* TASK REQUIREMENTS
Write out the stretch of lines below that begins at the line with "wine bottle: present" and ends at the line with "candle: present [1420,735,1518,906]", including both, exactly as given and nothing more.

EXERCISE DATA START

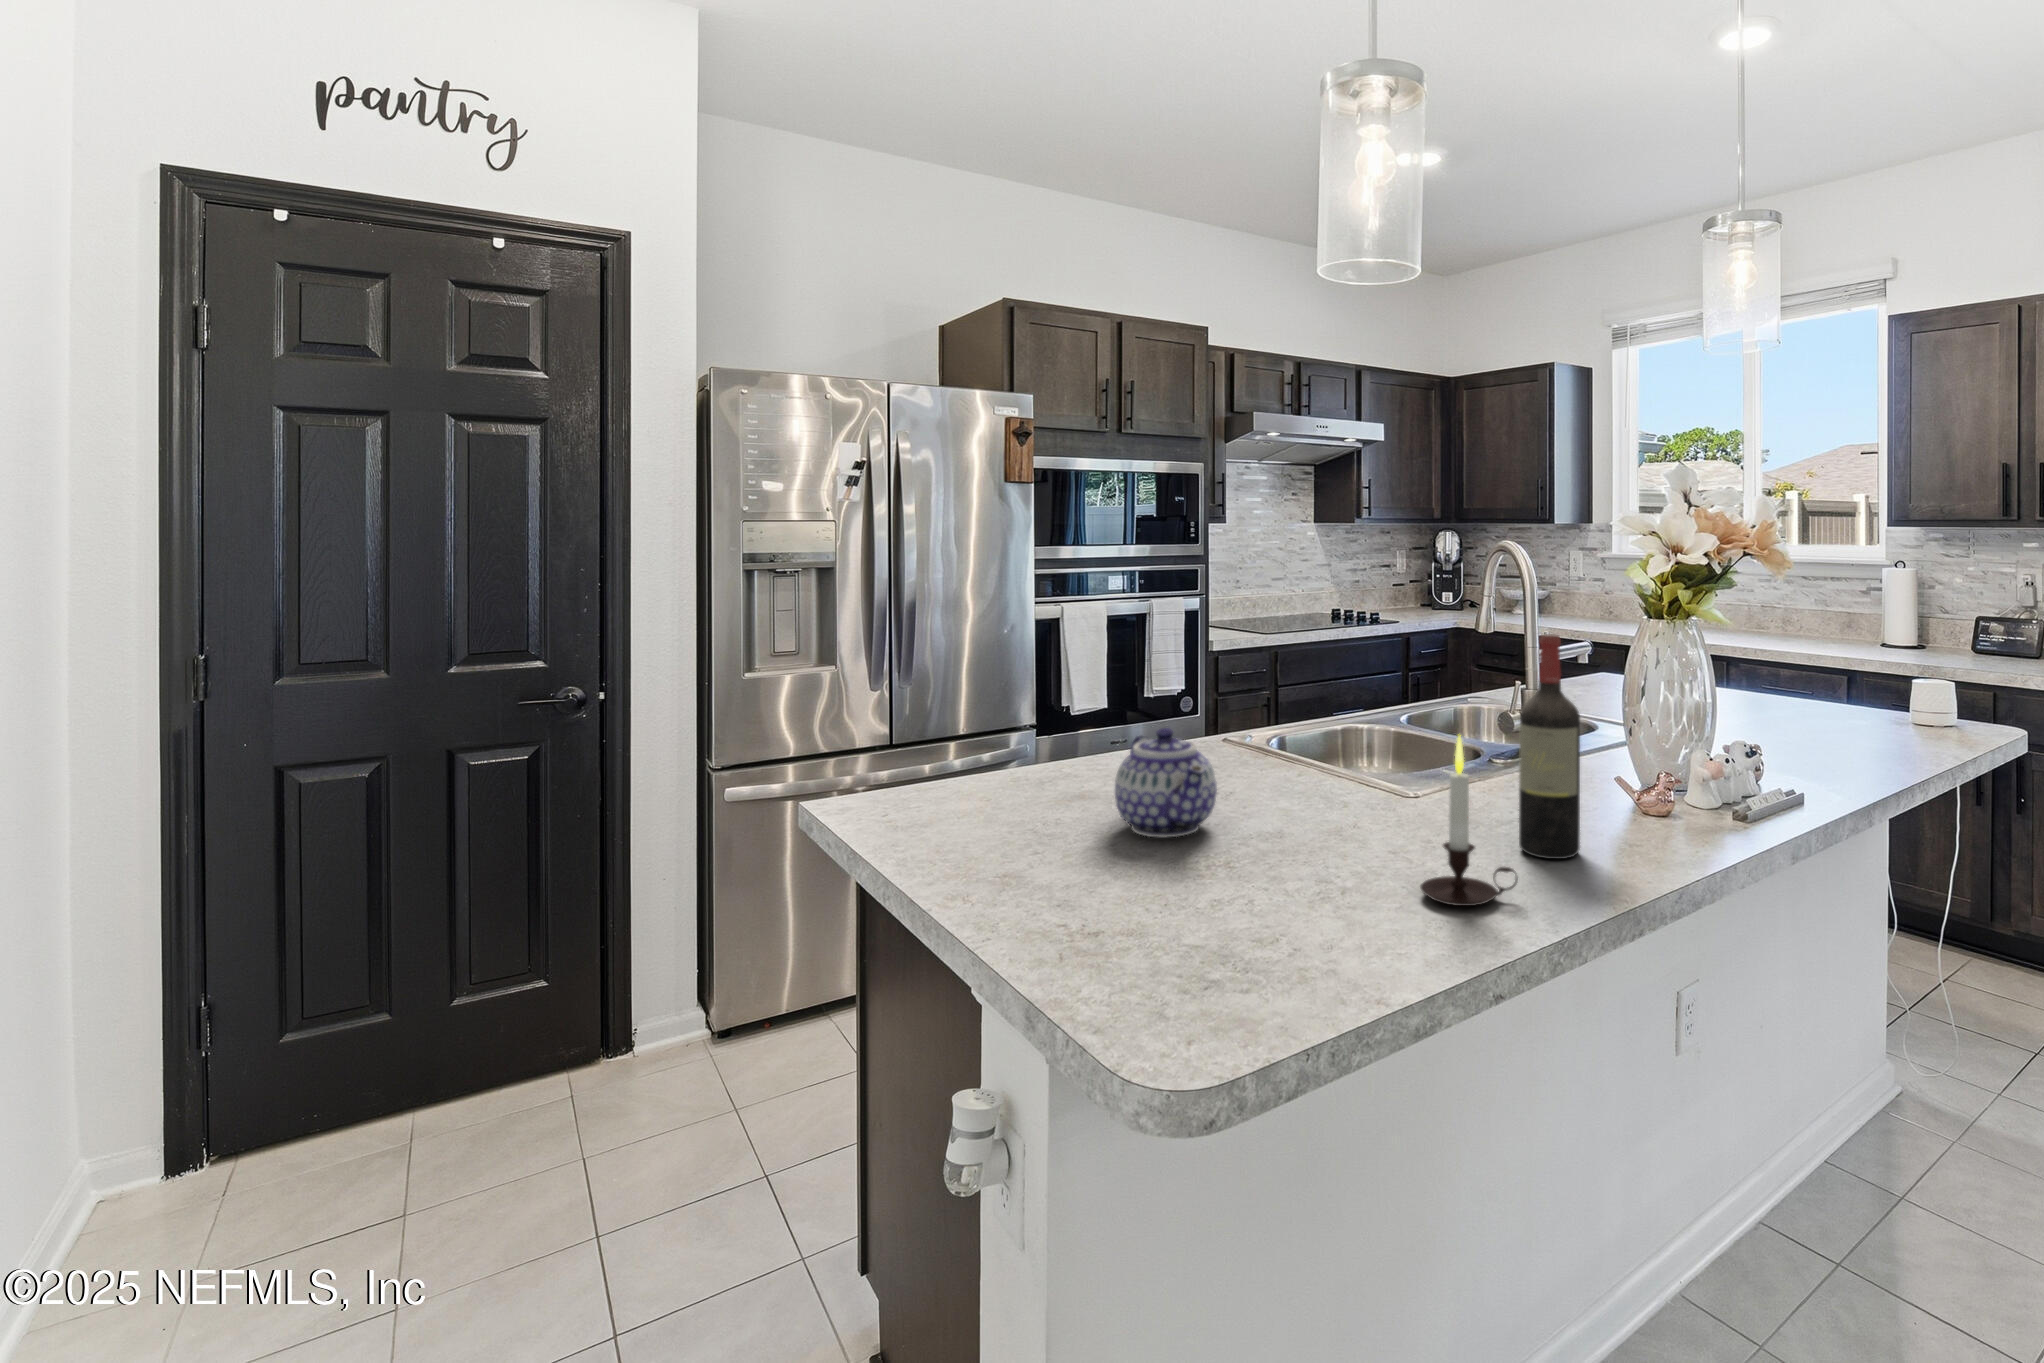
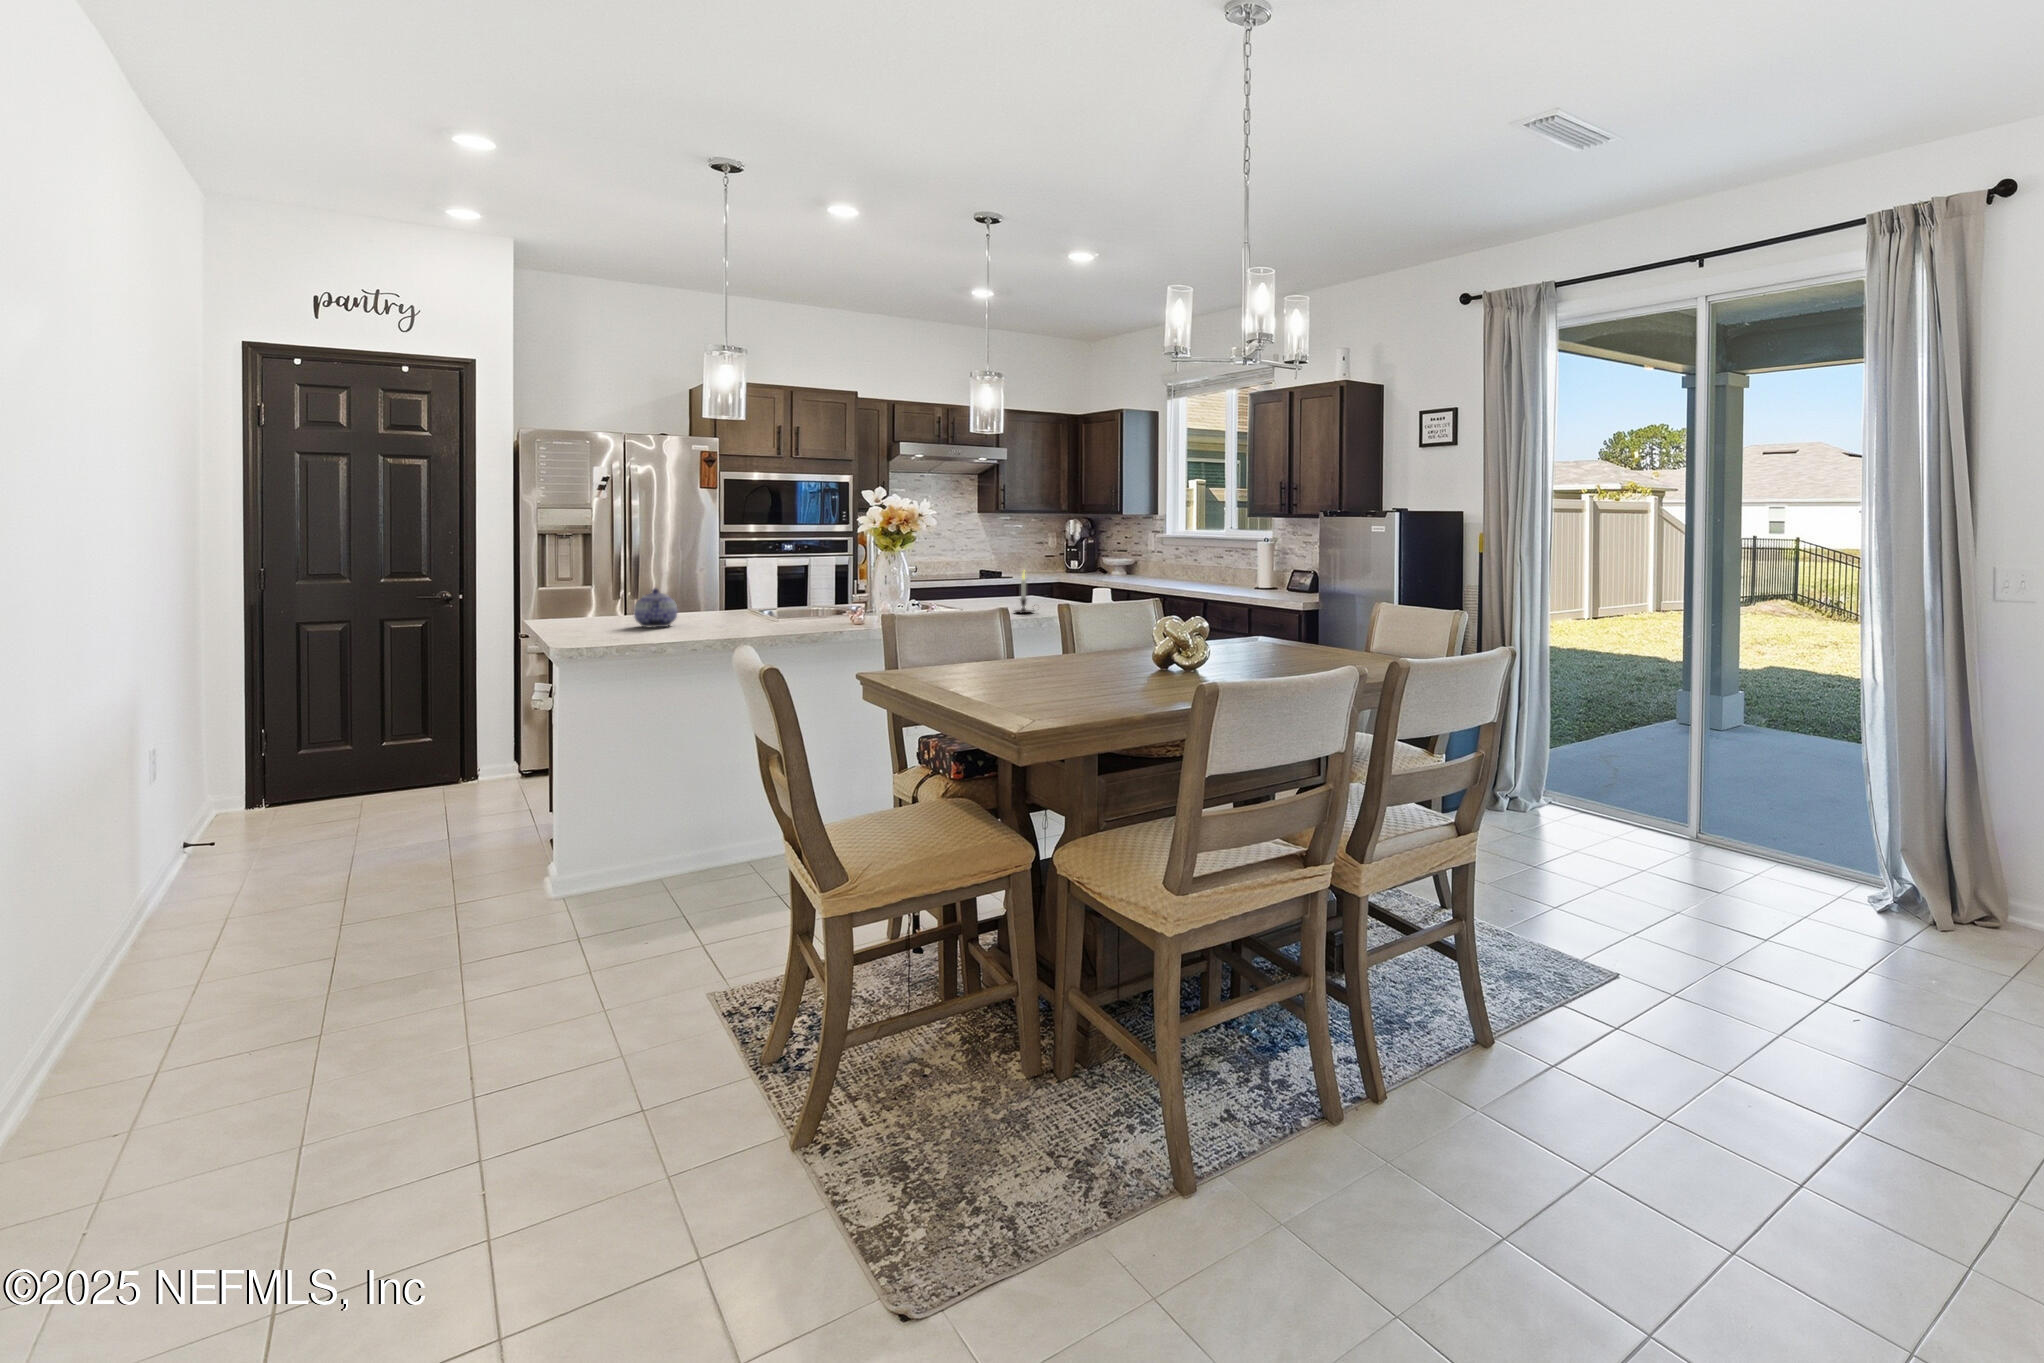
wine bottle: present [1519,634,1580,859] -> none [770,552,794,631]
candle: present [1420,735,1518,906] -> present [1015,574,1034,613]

EXERCISE DATA END
EXERCISE DATA START

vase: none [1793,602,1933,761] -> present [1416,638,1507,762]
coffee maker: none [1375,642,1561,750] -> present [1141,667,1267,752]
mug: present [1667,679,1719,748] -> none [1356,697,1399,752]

EXERCISE DATA END

* TASK ANSWER
wine bottle: present [1519,634,1580,859] -> none [770,552,794,631]
candle: present [1420,735,1518,906] -> present [1015,574,1034,613]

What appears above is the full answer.